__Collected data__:
--------------------------------------------------
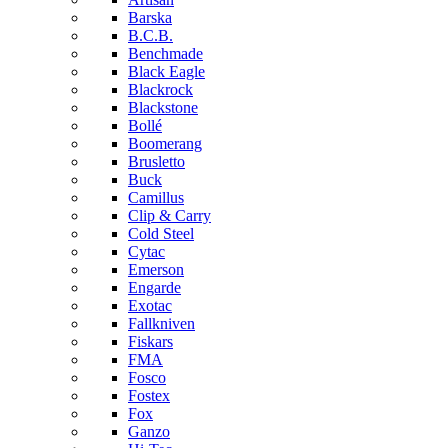
Barska
B.C.B.
Benchmade
Black Eagle
Blackrock
Blackstone
Bollé
Boomerang
Brusletto
Buck
Camillus
Clip & Carry
Cold Steel
Cytac
Emerson
Engarde
Exotac
Fallkniven
Fiskars
FMA
Fosco
Fostex
Fox
Ganzo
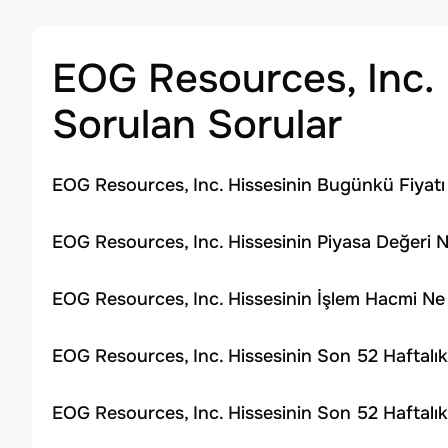
EOG Resources, Inc.
Sorulan Sorular
EOG Resources, Inc. Hissesinin Bugünkü Fiyatı
EOG Resources, Inc. Hissesinin Piyasa Değeri N
EOG Resources, Inc. Hissesinin İşlem Hacmi Ne
EOG Resources, Inc. Hissesinin Son 52 Haftalı
EOG Resources, Inc. Hissesinin Son 52 Haftalı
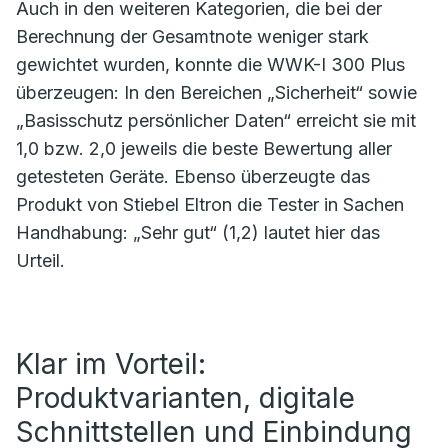
Auch in den weiteren Kategorien, die bei der
Berechnung der Gesamtnote weniger stark
gewichtet wurden, konnte die WWK-I 300 Plus
überzeugen: In den Bereichen „Sicherheit“ sowie
„Basisschutz persönlicher Daten“ erreicht sie mit
1,0 bzw. 2,0 jeweils die beste Bewertung aller
getesteten Geräte. Ebenso überzeugte das
Produkt von Stiebel Eltron die Tester in Sachen
Handhabung: „Sehr gut“ (1,2) lautet hier das
Urteil.
Klar im Vorteil:
Produktvarianten, digitale
Schnittstellen und Einbindung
--------------------------------------------------
Return every line of text from the data above unchanged, and leave the pictures out.

Barska
B.C.B.
Benchmade
Black Eagle
Blackrock
Blackstone
Bollé
Boomerang
Brusletto
Buck
Camillus
Clip & Carry
Cold Steel
Cytac
Emerson
Engarde
Exotac
Fallkniven
Fiskars
FMA
Fosco
Fostex
Fox
Ganzo
EOG Resources, Inc.
Sorulan Sorular
EOG Resources, Inc. Hissesinin Bugünkü Fiyatı
EOG Resources, Inc. Hissesinin Piyasa Değeri N
EOG Resources, Inc. Hissesinin İşlem Hacmi Ne
EOG Resources, Inc. Hissesinin Son 52 Haftalı
EOG Resources, Inc. Hissesinin Son 52 Haftalı
Auch in den weiteren Kategorien, die bei der
Berechnung der Gesamtnote weniger stark
gewichtet wurden, konnte die WWK-I 300 Plus
überzeugen: In den Bereichen „Sicherheit“ sowie
„Basisschutz persönlicher Daten“ erreicht sie mit
1,0 bzw. 2,0 jeweils die beste Bewertung aller
getesteten Geräte. Ebenso überzeugte das
Produkt von Stiebel Eltron die Tester in Sachen
Handhabung: „Sehr gut“ (1,2) lautet hier das
Urteil.
Klar im Vorteil:
Produktvarianten, digitale
Schnittstellen und Einbindung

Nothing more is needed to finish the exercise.